Yeah, and a knife can kill just as well as a gun. Except it can’t. A medium build woman can break one’s skull with 2-3 swings of a skateboard, especially if it lands on the edge or on a sticking metal part. To achieve the same damage with fists, it would take years of training and would also cause a significant damage to one’s hands.
If hitting with just the right angle on a hard bit is good enough to count then half the things on my desk are deadly weapons. I can't get behind that definition.
Then don’t. You can continue denying common sense. But if someone threatens to assault you with a skateboard, bare hand or an item from your desk, then will intuitively discover the difference.
If you started using your desk items as a weapon and swung them at a person in a manner that could reliably kill them then the court would consider you to have a deadly weapon as well.
If you use an item in a manner that can reliably kill people then you use a deadly weapon even if it wasn't intended to be a deadly weapon. Is a pair of scissors a deadly weapon? Yes. Is a heavy hard blunt object (like a statue) a deadly weapon? Yes.
Well, noted I guess. I probably dismissed the idea in the wrong way then. Next time I'll just say "'deadly weapon' is a very low bar and doesn't mean much".
It's not productive to argue about definitions, even if they don't make sense to me. My intent wasn't a semantics argument.
The requirement is that you be in fear for your life or the life of another in your vicinity. Let's say you grabbed a Bic pen, and went for someone's neck with it: in this situation the courts would favor the persons right to self defense given the credible threat to their life. The same counts for something that is a risk to incapacitate them, because courts have historically favored the argument that what happens after you are disarmed or incapacitated could result in death.

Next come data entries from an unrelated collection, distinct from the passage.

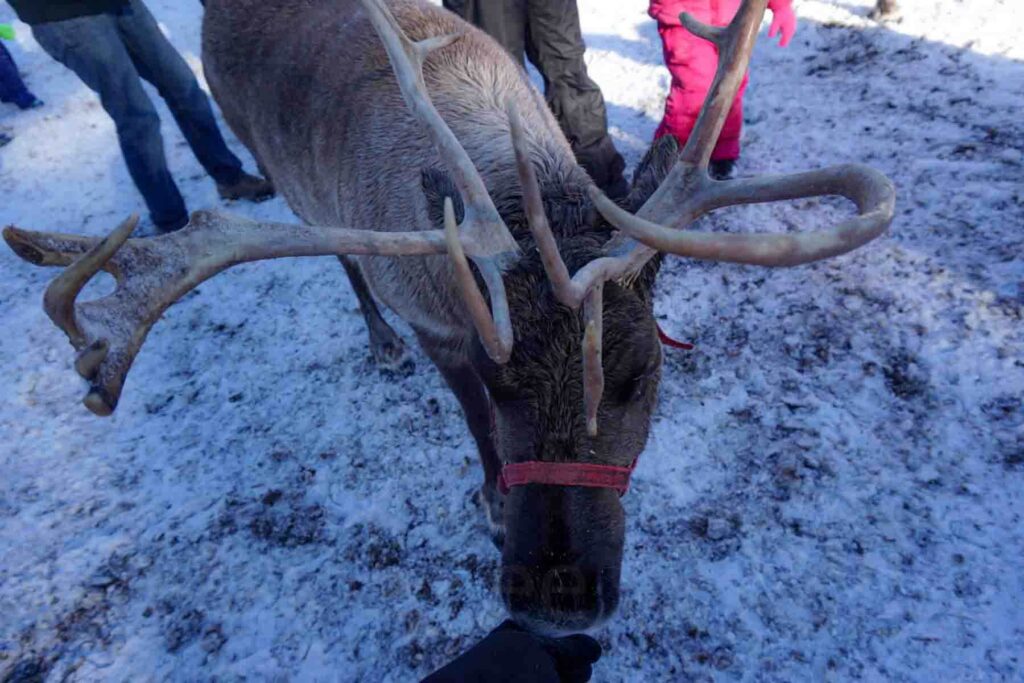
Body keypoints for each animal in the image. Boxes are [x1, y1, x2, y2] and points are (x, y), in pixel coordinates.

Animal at [3, 0, 894, 634]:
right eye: (503, 386)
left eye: (641, 376)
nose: (555, 598)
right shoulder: (437, 321)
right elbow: (467, 417)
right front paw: (494, 501)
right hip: (280, 169)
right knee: (343, 262)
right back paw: (377, 342)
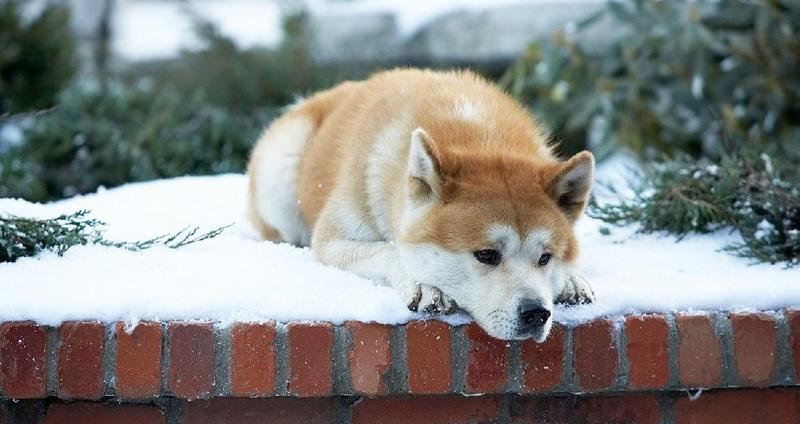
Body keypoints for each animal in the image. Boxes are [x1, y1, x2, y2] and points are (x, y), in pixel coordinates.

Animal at [248, 68, 592, 342]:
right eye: (486, 255)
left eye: (545, 257)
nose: (537, 313)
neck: (479, 137)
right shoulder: (331, 242)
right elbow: (389, 250)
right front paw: (425, 286)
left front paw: (572, 281)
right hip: (282, 171)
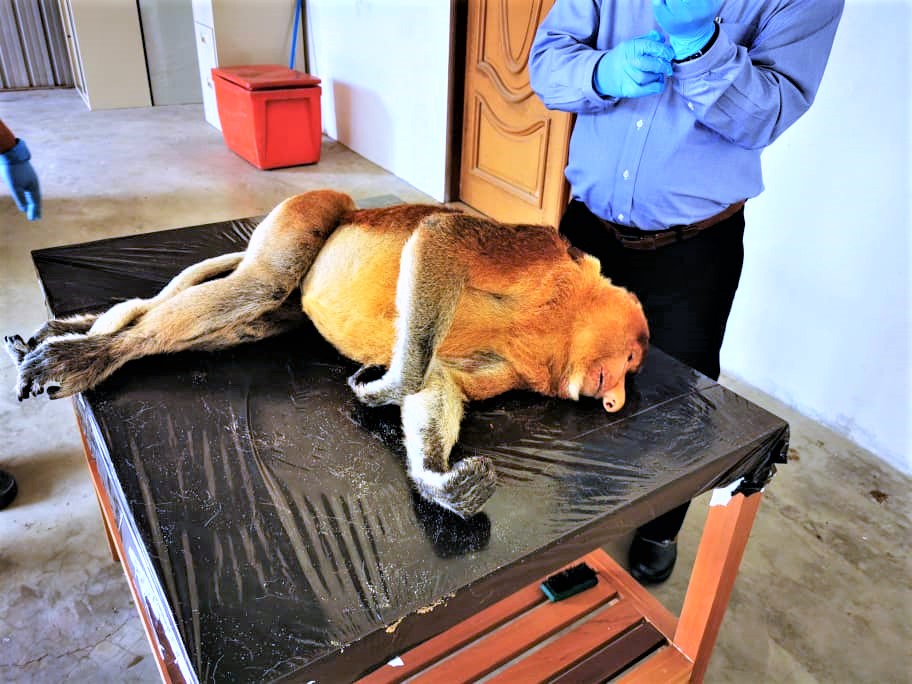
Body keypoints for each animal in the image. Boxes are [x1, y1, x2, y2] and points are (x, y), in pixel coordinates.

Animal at [5, 189, 648, 518]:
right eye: (631, 360)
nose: (615, 398)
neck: (566, 316)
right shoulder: (537, 252)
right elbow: (442, 236)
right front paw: (383, 384)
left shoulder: (510, 368)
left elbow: (442, 380)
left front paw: (440, 481)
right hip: (308, 210)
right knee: (259, 281)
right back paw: (94, 348)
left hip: (288, 303)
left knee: (253, 309)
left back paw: (78, 334)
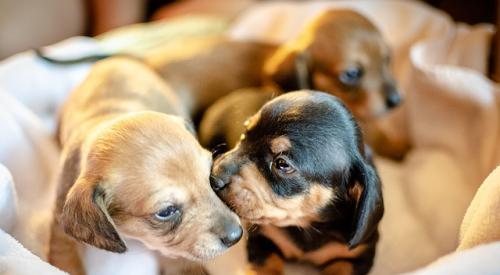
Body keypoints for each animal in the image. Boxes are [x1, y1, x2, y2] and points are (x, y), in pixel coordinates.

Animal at [207, 91, 382, 274]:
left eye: (282, 164)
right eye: (244, 135)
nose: (213, 177)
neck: (307, 225)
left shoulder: (358, 256)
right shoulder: (263, 238)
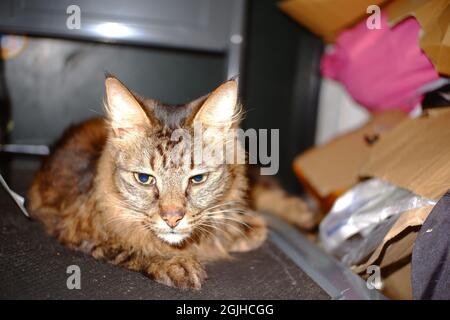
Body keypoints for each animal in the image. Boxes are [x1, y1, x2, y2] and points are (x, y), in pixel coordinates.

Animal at [27, 75, 316, 290]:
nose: (173, 219)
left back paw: (303, 215)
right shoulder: (75, 229)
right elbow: (134, 246)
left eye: (197, 179)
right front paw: (176, 262)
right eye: (145, 179)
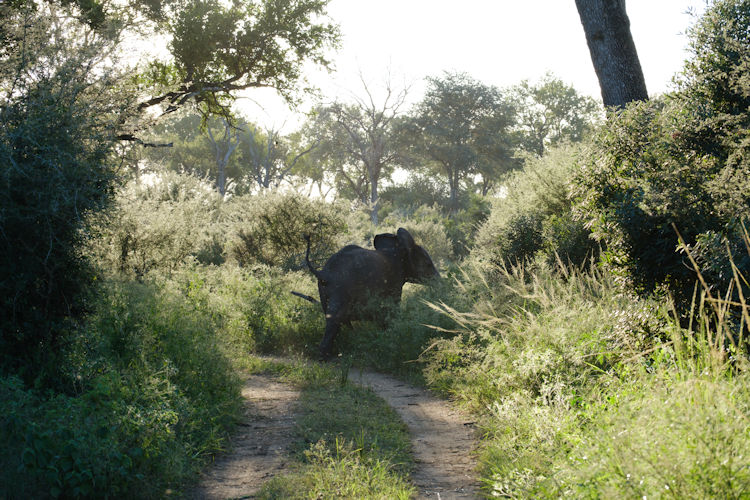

I'm not saying it's right, I'm just offering my observations of precedent.
We don't have to argue about it, you can look at the Wisconsin law for it.
> “Dangerous weapon" means any firearm, whether loaded or unloaded; any device designed as a weapon and capable of producing death or great bodily harm; any ligature or other instrumentality used on the throat, neck, nose, or mouth of another person to impede, partially or completely, breathing or circulation of blood; any electric weapon, as defined in s. 941.295 (1c) (a); or any other device or instrumentality which, in the manner it is used or intended to be used, is calculated or likely to produce death or great bodily harm.
I would say a skateboard, wielded as a weapon, is likely to produce death or great bodily harm. Getting hit in the head with a skateboard even once seems likely to cause a concussion or maybe even internal bleeding.
You probably do have a good number of items that could be classified as deadly weapons on your desk, depending on how they were used.